Myth 1 – You have to be “settled” in the UK to get funding
The Old Position
Prior to 2015, in order to access student finance a young person had to have been resident in the UK for the three years prior to the start of the academic year and they needed to have “settled” immigration status. Settled status means that the individual has the right to reside in the UK and is not subject to any immigration controls i.e. the individual has indefinite leave to remain (ILR). The consequence of this was that anyone who was residing in the UK irregularly or who had limited or discretionary leave to remain were not eligible for SAAS funding. There was no provision for exceptional cases which led to the important change in the law that stemmed from the Tigere case.
The Tigere Case
Beaurish Tigere was a 20 year old Zambian national who arrived in the UK in 2001 when she was just 6 years old. She completed the majority of her primary education and the entirety of her secondary education in York. However, her mother had overstayed her visa which meant that Beaurish was unlawfully present in the UK until 2012 when she regularised her immigration status by applying for discretionary leave to remain (DLR). As a result of this, she was not eligible to apply for ILR until 2018. Beaurish wanted to go to university and had been offered places but she was unable to accept any of these offers as she was not eligible for a student loan.
The legal question was whether the settlement criterion breached Beaurish’s right to education (Article 2 Protocol 1 European Convention on Human Rights) in conjunction with her right not to be discriminated against as a result of her immigration status (under Article 14 European Convention on Human Rights). The case made it to the Supreme Court where Lady Hale gave the leading judgement in favour of Tigere. She stated that:
‘The reality is, even though she does not have ILR, her established private life here means that she cannot be removed from the UK unless she commits a serious criminal offence and she will almost inevitably secure ILR in due course. She is just as closely connected and integrated into the UK society as her settled peers.’ (paragraph 35)
The third-party intervention of Just for Kids Law was crucial. They worked with the young people leading the Let Us Learn campaign to provide evidence of a number of other young people who were being prevented from entering higher education. Following this judgment the “long residence” test was introduced in England and people like Beaurish now qualify for student finance.
New Position in Scotland
As noted above, the legislation in England found to be unlawful by Lady Hale was almost directly reflected in Scotland (Schedule 1 of the Education (Student Loans for Tuition Fees) (Scotland) Regulations 2006). However, the Scottish Regulations did not change with the English ones. In order to comply with the Tigere judgment these Regulations had to be reformed to incorporate the “long residence” test. Our solicitor Andy Sirel represented several young people who were due to lose out and negotiated the change in law with the Scottish Government. The new eligibility criteria for SAAS funding is contained in Regulation 5 of The Education (Fees and Student Support) (Miscellaneous Amendments) (Scotland) Regulations 2017. This states that, along with being resident for the three years prior to the start of the academic year, a person is eligible for student finance if they any meet one of the following three conditions:
- They have “settled” status
- They are under the age of 18 and have lived in the UK for 7 years
- They are aged 18 years old or above and have lived in the UK for half of their life or a period of 20 years
Therefore, it is not the case that you have to be “settled” in the UK to get SAAS.
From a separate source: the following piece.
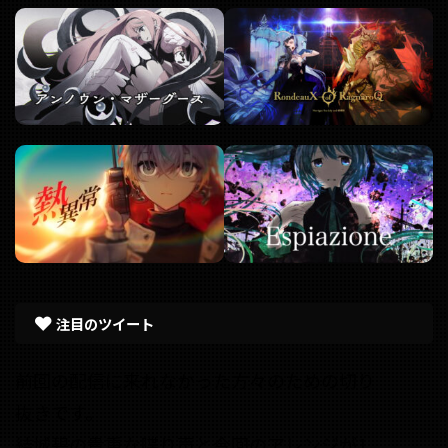
注目のツイート
前回の配信に来れなかった方々のための切り
抜きです。
結城碧の貴重な喋り声と今回のアレンジが1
Myth 2 – NRPF means you cannot get funding
Definition of NRPF
No recourse to public funds (NRPF) is a condition that is imposed on an individual due to their immigration status. If an individual has a residence permit with the NRPF condition this means that they are unable to claim most benefits, tax credits or housing assistance paid by the state. “Public Funds” is an exhaustive list contained in paragraph 6 of the Immigration Rules and includes a range of benefits intended for people with a low income.
Educational Funding and “Public Funds”
Lots of people believe that having NRPF means that a person is not eligible for SAAS and our experience tells us that many universities and colleges refuse funding on this basis. However there is no direct correlation between the two. Educational funding does not fall under the statutory definition of Public Funds. Consequently, having NRPF does not in itself mean that an individual cannot receive funding for their further or higher education.